# Information given:

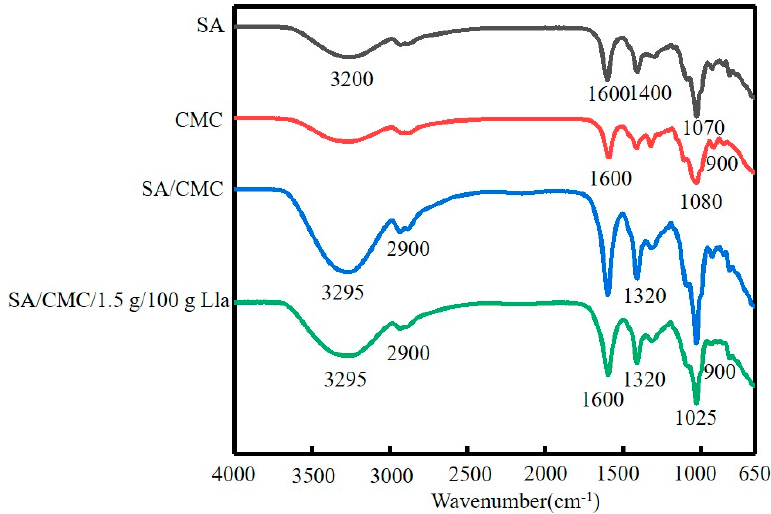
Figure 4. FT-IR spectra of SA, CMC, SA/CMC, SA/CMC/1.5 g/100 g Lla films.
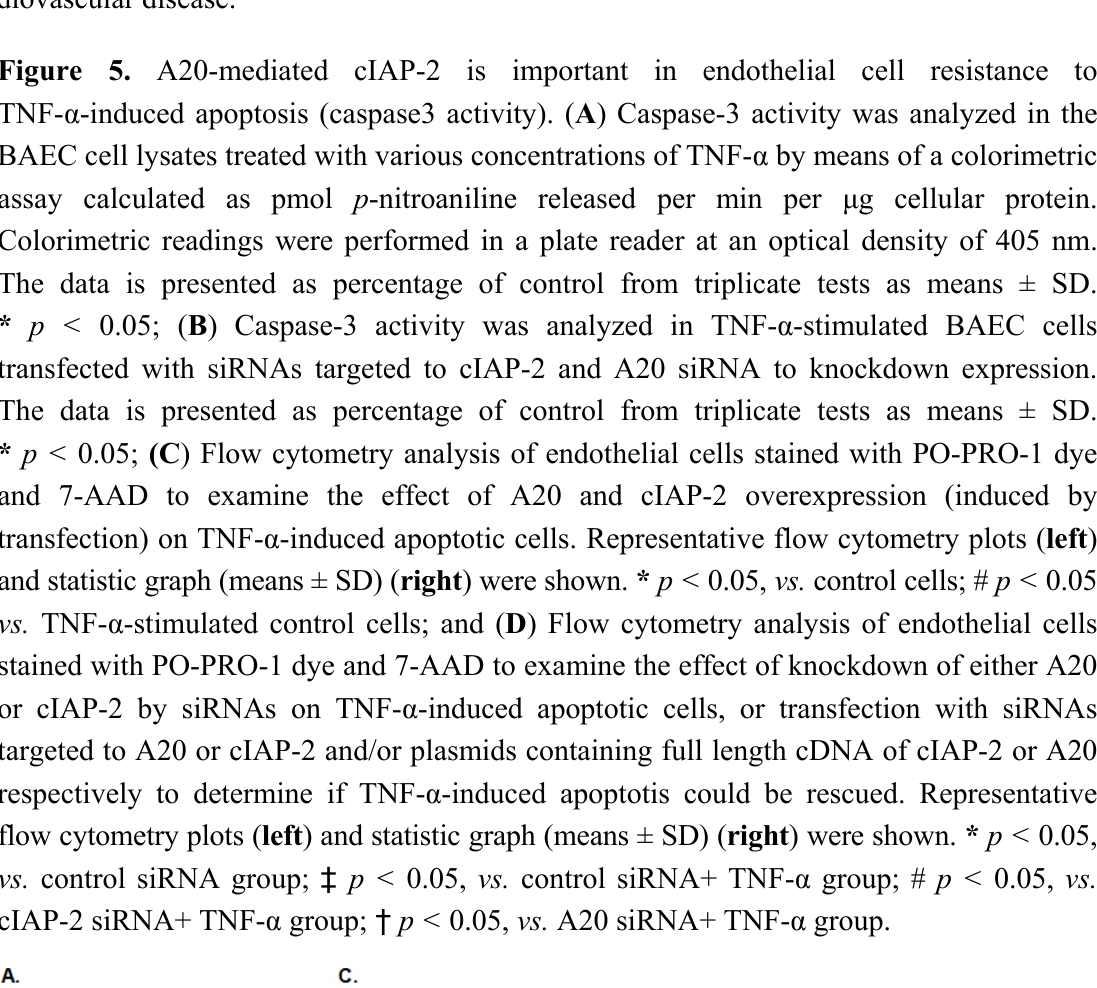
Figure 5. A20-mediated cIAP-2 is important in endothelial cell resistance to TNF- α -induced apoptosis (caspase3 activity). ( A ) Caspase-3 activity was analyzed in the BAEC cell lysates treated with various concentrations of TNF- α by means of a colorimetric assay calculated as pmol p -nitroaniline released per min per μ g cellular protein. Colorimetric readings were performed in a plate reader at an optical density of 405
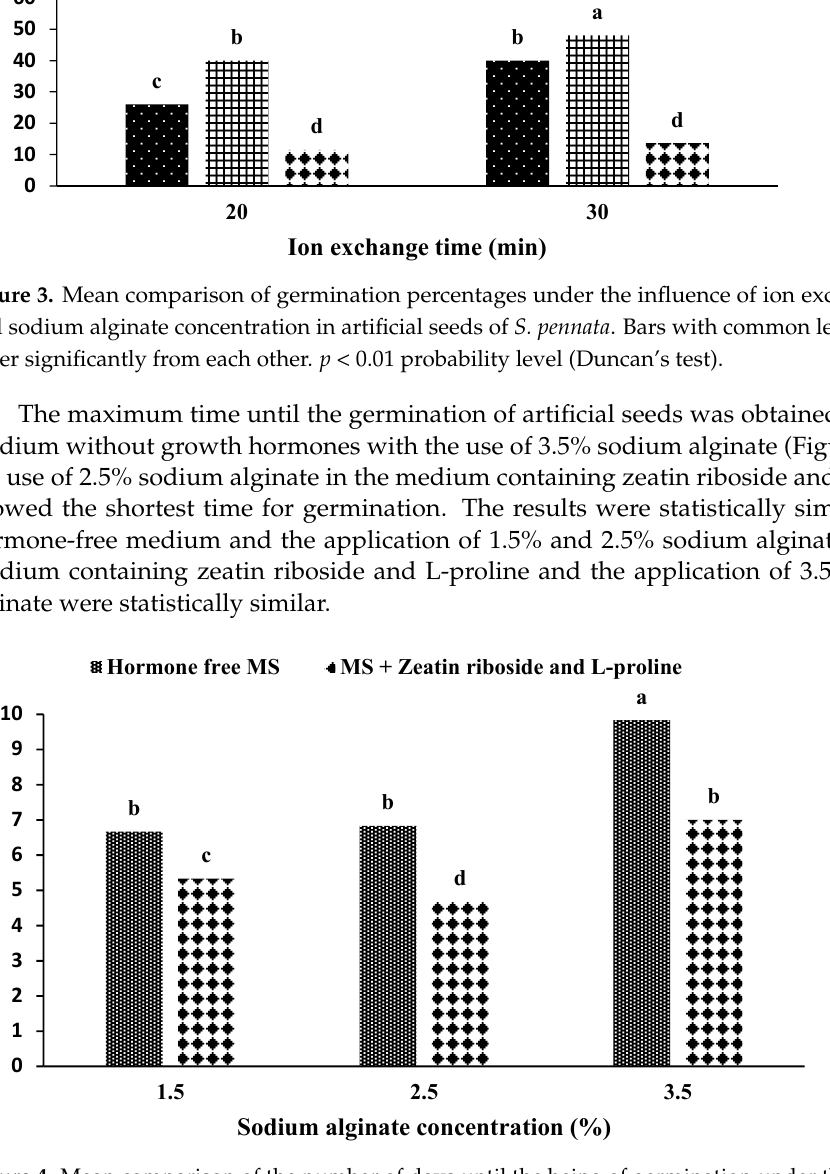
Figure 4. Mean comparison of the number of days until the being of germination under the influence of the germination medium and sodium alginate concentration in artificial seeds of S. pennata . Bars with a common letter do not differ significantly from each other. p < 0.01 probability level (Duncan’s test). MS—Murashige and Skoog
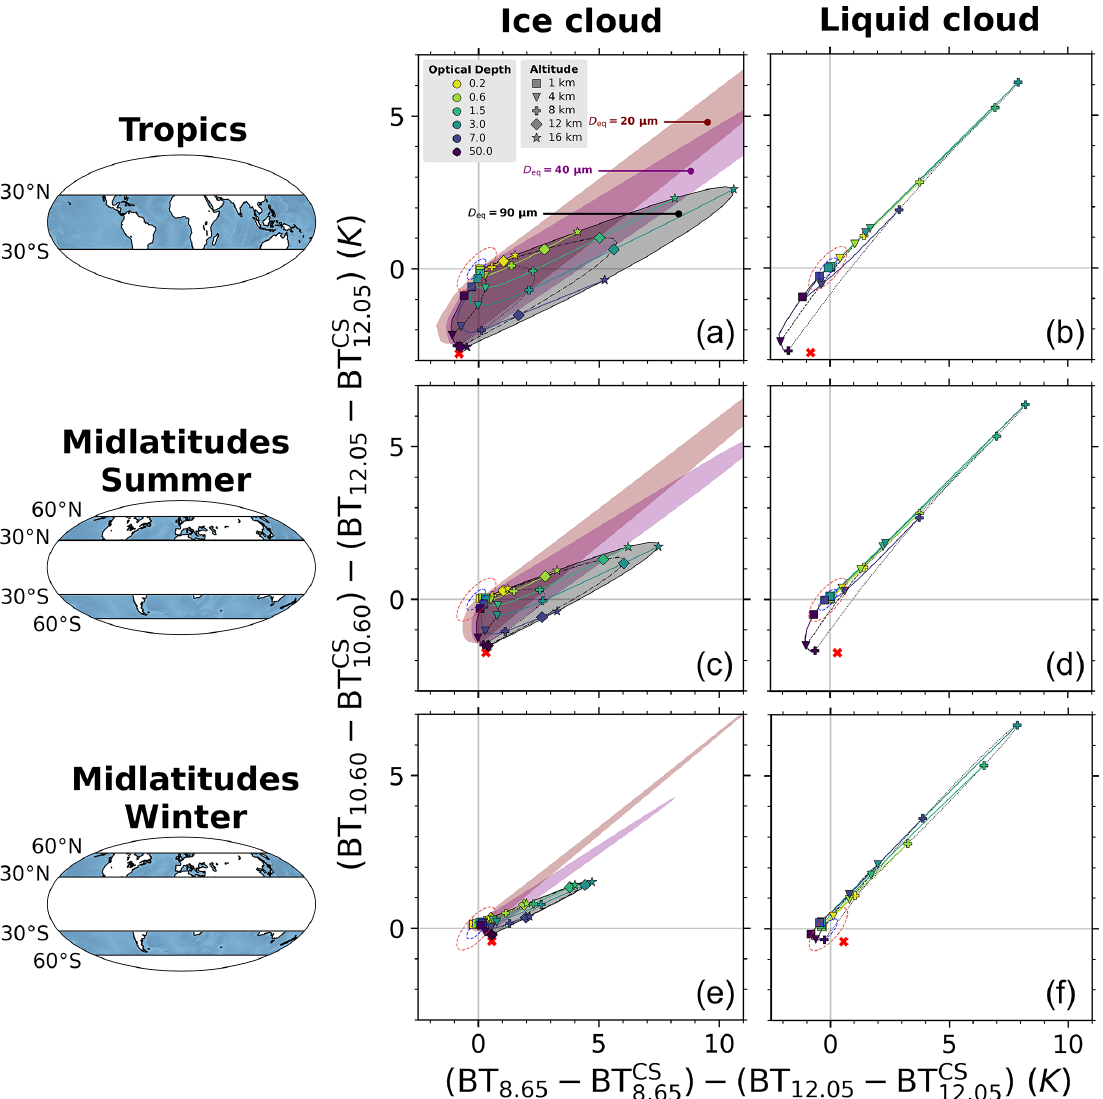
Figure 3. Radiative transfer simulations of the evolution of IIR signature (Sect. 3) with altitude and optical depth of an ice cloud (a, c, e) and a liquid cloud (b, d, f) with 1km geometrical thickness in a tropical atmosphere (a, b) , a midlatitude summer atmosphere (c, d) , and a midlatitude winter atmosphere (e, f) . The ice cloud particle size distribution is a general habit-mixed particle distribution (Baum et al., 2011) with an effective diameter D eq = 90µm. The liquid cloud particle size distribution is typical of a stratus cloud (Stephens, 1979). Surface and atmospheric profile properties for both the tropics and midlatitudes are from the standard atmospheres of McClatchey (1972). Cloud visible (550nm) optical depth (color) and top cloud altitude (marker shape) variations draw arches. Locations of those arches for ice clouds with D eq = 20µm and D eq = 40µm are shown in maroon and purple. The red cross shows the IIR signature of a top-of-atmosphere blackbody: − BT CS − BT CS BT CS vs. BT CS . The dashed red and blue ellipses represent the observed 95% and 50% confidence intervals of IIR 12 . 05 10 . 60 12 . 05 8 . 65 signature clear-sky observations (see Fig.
...
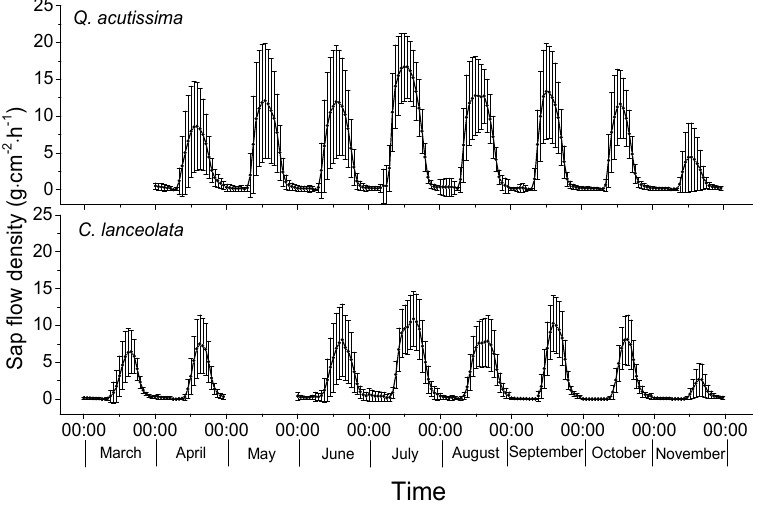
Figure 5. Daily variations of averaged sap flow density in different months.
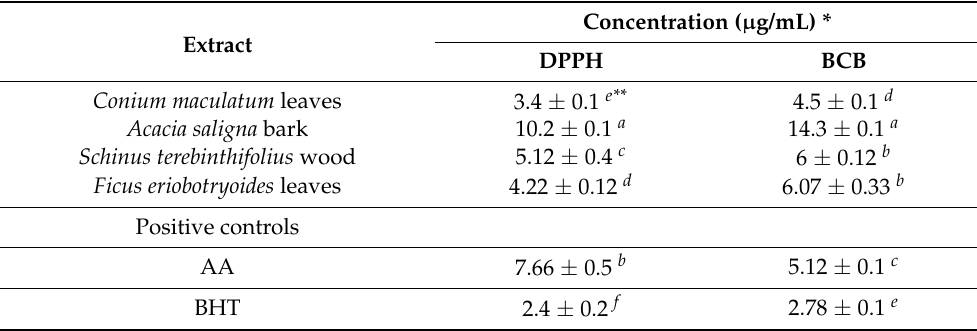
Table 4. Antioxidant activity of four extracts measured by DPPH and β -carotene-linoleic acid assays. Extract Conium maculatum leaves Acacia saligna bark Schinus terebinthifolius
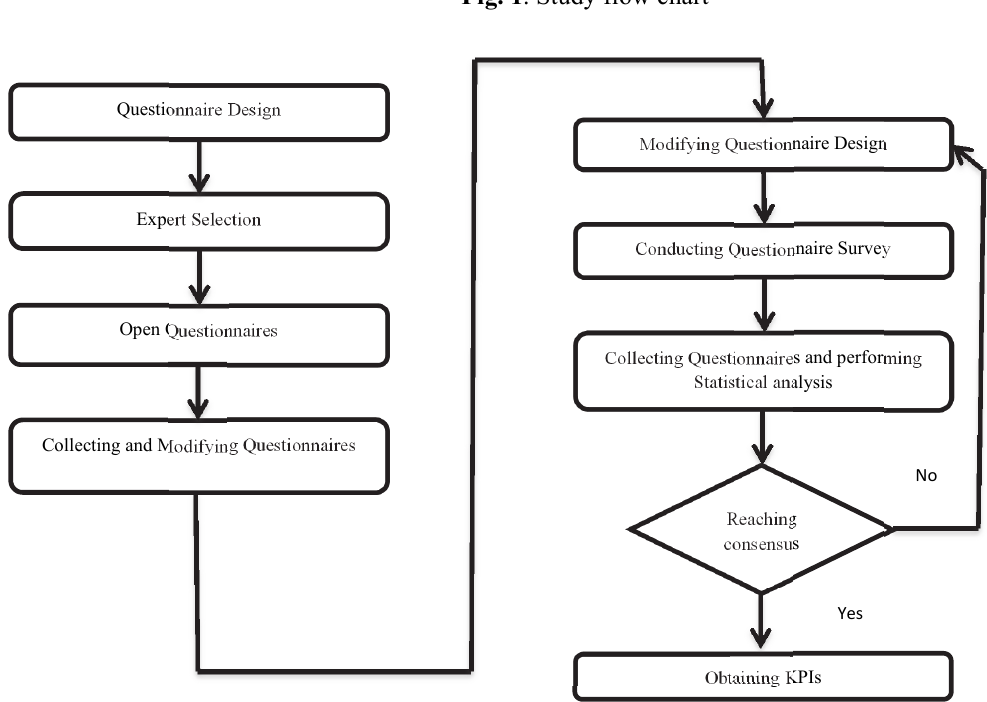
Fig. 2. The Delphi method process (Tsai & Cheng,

# Directions:
Please show every line above that includes the word "from".

# Expected answer:
Figure 4. Mean comparison of the number of days until the being of germination under the influence of the germination medium and sodium alginate concentration in artificial seeds of S. pennata . Bars with a common letter do not differ significantly from each other. p < 0.01 probability level (Duncan’s test). MS—Murashige and Skoog
Figure 3. Radiative transfer simulations of the evolution of IIR signature (Sect. 3) with altitude and optical depth of an ice cloud (a, c, e) and a liquid cloud (b, d, f) with 1km geometrical thickness in a tropical atmosphere (a, b) , a midlatitude summer atmosphere (c, d) , and a midlatitude winter atmosphere (e, f) . The ice cloud particle size distribution is a general habit-mixed particle distribution (Baum et al., 2011) with an effective diameter D eq = 90µm. The liquid cloud particle size distribution is typical of a stratus cloud (Stephens, 1979). Surface and atmospheric profile properties for both the tropics and midlatitudes are from the standard atmospheres of McClatchey (1972). Cloud visible (550nm) optical depth (color) and top cloud altitude (marker shape) variations draw arches. Locations of those arches for ice clouds with D eq = 20µm and D eq = 40µm are shown in maroon and purple. The red cross shows the IIR signature of a top-of-atmosphere blackbody: − BT CS − BT CS BT CS vs. BT CS . The dashed red and blue ellipses represent the observed 95% and 50% confidence intervals of IIR 12 . 05 10 . 60 12 . 05 8 . 65 signature clear-sky observations (see Fig.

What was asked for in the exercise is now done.